24 heures après la fermeture des bureaux de vote, dans le cadre de la présidentielle en Guinée, l’opposant Cellou Dalein Diallo, à la surprise générale, a fait une déclaration capable de créer les conditions d’une situation de dégradation pouvant échapper à tout contrôle. « Mes chers compatriotes, malgré les anomalies qui ont entaché le scrutin du 18 octobre et au vu des résultats sortis des urnes, je sors victorieux de cette élection dès le premier tour », a déclaré devant la presse Cellou Dalein Diallo, 68 ans, principal adversaire du président sortant Alpha Condé, candidat à un troisième mandat consécutif malgré des mois de contestation meurtrière.
La déclaration de victoire depuis son QG, du président de l’Union des forces démocratiques de Guinée (UFDG), a déclenché des scènes de liesse dans les banlieues populaires de Conakry, où les forces de l’ordre ont fait usage de gaz lacrymogène pour disperser les partisans du principal opposant, qui avait promis de ne pas se « laisser voler la victoire ». Dimanche 18 octobre, près de 5,5 millions de Guinéens étaient appelés dimanche à choisir parmi 12 candidats le prochain président du pays. Cette élection, la première d’une série de cinq présidentielles très attendues en Afrique de l’Ouest avant fin 2020, s’est déroulée dans un climat de tension qui fait redouter des troubles autour de l’annonce des résultats, dans un pays accoutumé aux confrontations politiques sanglantes. Pendant des mois, l’opposition s’est mobilisée contre la perspective d’un troisième mandat d’Alpha Condé. La contestation, lancée en octobre 2019, a été durement réprimée. Des dizaines de civils ont été tués.
Le nombre de mandats présidentiels est limité à deux. Mais pour Alpha Condé, la Constitution qu’il a fait adopter en mars pour moderniser le pays remet son compteur à zéro. Ancien opposant historique, devenu en 2010 le premier président démocratiquement élu après des années de régimes autoritaires, Alpha Condé, 82 ans, revendique d’avoir redressé un pays qu’il avait trouvé en ruines et d’avoir fait avancer les droits humains. « J’invite tous mes compatriotes épris de paix et de justice à rester vigilants et mobilisés pour défendre cette victoire de la démocratie », a conclu Cellou Dalein Diallo.
Dans un communiqué, le Rassemblement du peuple de Guinée (RPG), formation politique du président sortant Alpha Condé, « condamne sans réserve et avec la plus grande fermeté la déclaration irresponsable et dangereuse de M. Diallo », en demandant à ses militants de rester « calmes, sereins et mobilisés » dans l’attente de la publication des résultats officiels. La Commission électorale nationale indépendante (Céni) a également condamné la posture de Cellou Dalein Diallo.
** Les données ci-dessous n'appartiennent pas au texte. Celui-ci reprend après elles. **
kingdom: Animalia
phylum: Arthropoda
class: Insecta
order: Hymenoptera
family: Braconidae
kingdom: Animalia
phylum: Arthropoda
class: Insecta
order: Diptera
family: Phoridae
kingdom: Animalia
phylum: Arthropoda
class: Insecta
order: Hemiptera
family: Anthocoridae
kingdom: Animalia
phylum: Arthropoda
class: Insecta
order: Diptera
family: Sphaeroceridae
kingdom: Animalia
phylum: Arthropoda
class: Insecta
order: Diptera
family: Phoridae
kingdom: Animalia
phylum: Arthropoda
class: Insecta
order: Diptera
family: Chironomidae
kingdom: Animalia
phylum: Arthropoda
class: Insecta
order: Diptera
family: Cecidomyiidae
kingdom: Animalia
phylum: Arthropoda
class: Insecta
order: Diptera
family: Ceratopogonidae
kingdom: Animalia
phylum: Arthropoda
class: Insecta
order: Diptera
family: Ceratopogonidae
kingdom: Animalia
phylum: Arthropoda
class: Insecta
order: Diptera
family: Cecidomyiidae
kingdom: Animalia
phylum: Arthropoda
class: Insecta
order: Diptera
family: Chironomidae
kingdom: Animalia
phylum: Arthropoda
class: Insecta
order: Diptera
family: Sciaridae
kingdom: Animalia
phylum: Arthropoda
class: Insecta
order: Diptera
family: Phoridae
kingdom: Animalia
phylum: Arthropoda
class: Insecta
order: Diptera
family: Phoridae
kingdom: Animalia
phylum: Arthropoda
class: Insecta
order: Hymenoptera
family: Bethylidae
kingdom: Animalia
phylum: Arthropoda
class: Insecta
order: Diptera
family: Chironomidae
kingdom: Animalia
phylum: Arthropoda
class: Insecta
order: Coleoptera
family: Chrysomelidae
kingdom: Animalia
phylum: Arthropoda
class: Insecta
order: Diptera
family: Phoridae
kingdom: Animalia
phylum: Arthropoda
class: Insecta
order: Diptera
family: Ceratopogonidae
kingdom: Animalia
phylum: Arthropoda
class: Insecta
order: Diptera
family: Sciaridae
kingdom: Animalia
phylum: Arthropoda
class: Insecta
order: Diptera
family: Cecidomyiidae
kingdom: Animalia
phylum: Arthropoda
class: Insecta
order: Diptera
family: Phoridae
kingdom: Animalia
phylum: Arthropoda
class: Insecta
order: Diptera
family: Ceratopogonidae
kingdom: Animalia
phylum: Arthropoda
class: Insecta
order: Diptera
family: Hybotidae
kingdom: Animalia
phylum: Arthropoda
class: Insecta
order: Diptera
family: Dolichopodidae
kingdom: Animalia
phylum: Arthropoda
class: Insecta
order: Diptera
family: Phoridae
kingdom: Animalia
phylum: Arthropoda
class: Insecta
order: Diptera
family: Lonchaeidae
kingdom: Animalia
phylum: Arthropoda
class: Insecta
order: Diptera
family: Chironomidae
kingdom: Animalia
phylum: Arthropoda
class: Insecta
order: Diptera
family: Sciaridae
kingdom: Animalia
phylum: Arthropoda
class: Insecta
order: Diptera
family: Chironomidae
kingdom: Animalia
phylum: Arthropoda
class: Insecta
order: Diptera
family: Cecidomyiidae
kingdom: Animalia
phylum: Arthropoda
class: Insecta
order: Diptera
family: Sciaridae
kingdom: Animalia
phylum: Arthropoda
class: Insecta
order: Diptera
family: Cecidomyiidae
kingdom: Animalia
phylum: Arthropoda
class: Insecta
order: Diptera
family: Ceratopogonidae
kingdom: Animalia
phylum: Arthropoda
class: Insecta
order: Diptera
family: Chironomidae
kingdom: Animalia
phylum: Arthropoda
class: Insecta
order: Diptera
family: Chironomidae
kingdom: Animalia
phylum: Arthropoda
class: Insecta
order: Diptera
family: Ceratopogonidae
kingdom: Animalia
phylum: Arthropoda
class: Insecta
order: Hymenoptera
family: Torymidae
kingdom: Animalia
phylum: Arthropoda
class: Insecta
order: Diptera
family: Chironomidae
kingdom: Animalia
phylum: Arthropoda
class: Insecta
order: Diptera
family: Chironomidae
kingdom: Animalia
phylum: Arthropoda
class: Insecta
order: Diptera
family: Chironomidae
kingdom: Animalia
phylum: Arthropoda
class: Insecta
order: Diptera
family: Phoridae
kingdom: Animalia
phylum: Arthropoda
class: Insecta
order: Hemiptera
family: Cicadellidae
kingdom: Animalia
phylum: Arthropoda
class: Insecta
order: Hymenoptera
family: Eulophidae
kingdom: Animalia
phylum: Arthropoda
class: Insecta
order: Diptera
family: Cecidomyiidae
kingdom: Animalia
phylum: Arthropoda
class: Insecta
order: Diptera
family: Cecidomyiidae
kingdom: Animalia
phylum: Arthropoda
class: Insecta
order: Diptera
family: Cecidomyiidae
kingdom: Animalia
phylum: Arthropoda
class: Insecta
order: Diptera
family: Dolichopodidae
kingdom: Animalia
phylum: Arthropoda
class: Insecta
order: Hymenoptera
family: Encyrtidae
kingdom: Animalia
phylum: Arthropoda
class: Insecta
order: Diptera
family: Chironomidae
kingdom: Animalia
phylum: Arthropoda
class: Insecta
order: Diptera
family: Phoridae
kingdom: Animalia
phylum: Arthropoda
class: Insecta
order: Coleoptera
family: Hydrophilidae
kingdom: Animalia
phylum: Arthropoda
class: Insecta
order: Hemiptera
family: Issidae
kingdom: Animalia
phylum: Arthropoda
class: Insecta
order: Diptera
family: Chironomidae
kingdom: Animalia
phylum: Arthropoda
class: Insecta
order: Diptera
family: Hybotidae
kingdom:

« Il n’appartient ni à un candidat ni à une personne de s’autoproclamer vainqueur en dehors des instances définies par la loi », a expliqué le numéro 2 de la Céni, Bakary Mansaré. La Céni a jugé « prématurée », « nulle et de nul effet » la déclaration de Cellou Dalein Diallo. C’est à la Céni qu’il appartient d’annoncer les résultats provisoires, probablement « d’ici à la fin de la semaine », puis à la Cour constitutionnelle de les valider, a rétorqué le responsable de la Céni. Devancer la Céni reviendrait à mettre de « l’huile sur le feu », avait mis en garde, le 18 octobre au soir du vote, le Premier ministre, Ibrahima Kassory Fofana, par ailleurs directeur de la campagne du président sortant.